Balut Artist Salon
@ PO Box Collective
6900 N Glenwood Ave, Chicago, IL 60626
Opening Saturday, June 22nd, from 1PM - 2PM
Join us for the June session of Balut Artist Salon.
This month’s featured artists are José Santiago Pérez and Michael Lopez
José Santiago Pérez will share new plastic and ceramic work that will be part of a new series called Memory Palace.
Michael Lopez will discuss new works that are at the same time objects, plinths, and containers.
About the Artists
José Santiago Pérez is a Chicago based artist from Los Angeles. He works between the languages and methodologies of craft, sculpture, and performance; weaving plastics into markers of time and materials of intimacy. His work has been exhibited in group shows in Chicago, Philadelphia, and San Francisco. Solo exhibitions of his craft based sculptures and wall hangings have been presented at Ignition Project Space (2019) and Wedge Projects (2018). José’s curatorial projects have been exhibited at the Leather Archives & Museum. He has been featured in reviews and interviews in Sixty, Newcity Art, and Art Intercepts. José received his MFA from the School of the Art Institute of Chicago.
Michael Lopez is a public school educated, recently married, Chicago native whose interdisciplinary practice skirts around and sometimes focus directly on systems, personal narrative, and craft. He received his MFA from the University of Illinois at Chicago and his BFA from the School of the Art Institute of Chicago, is deeply in debt, fearful of the future, as well as frustrated with lack of discussion of class.
The Balut Artist Salon brings together two artists to present and dialogue with an audience about an artwork they are currently working on. Art making, to some extent, is a solitary activity yet the artwork itself is enfolded within a social and historical sphere. This salon is an attempt to open up the art making process.

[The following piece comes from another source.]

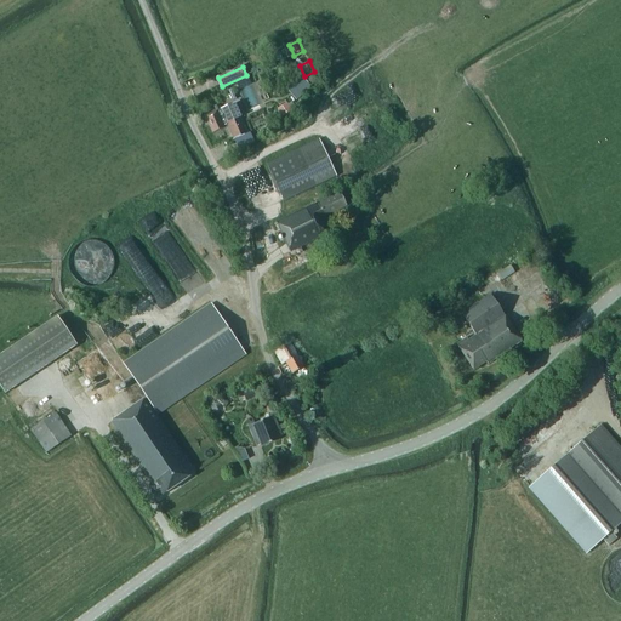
[(296,101),(311,87),(302,78),(288,91),(296,101)]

Named after the famed delicacy of the Philippines, balut conjures up exoticism, otherness, tradition, social gatherings, adventure, risk taking, and poverty. Curious thrill seekers chalk up the challenge to taste the partially developed duck fetus in hopes to simultaneously induce and subdue gag reflexes or find an authentic foreign experience. In reality, balut is quite pedestrian. It is a cheap street food for the poor and a quick snack for laborers before a long commute home. And it goes well with knocking back some beers with mga kaibigan. Balut, also spelled balot, is “wrapped” in the Tagalog language and when shelled each distinct section of the egg can be seen folded into the other, forming an interconnected mass.
This artist salon is a wrapping of sorts. Artists are invited to share partially formed projects or inklings and dialogue with an audience to co-mingle diverse perspectives and co-constitute material and ideas.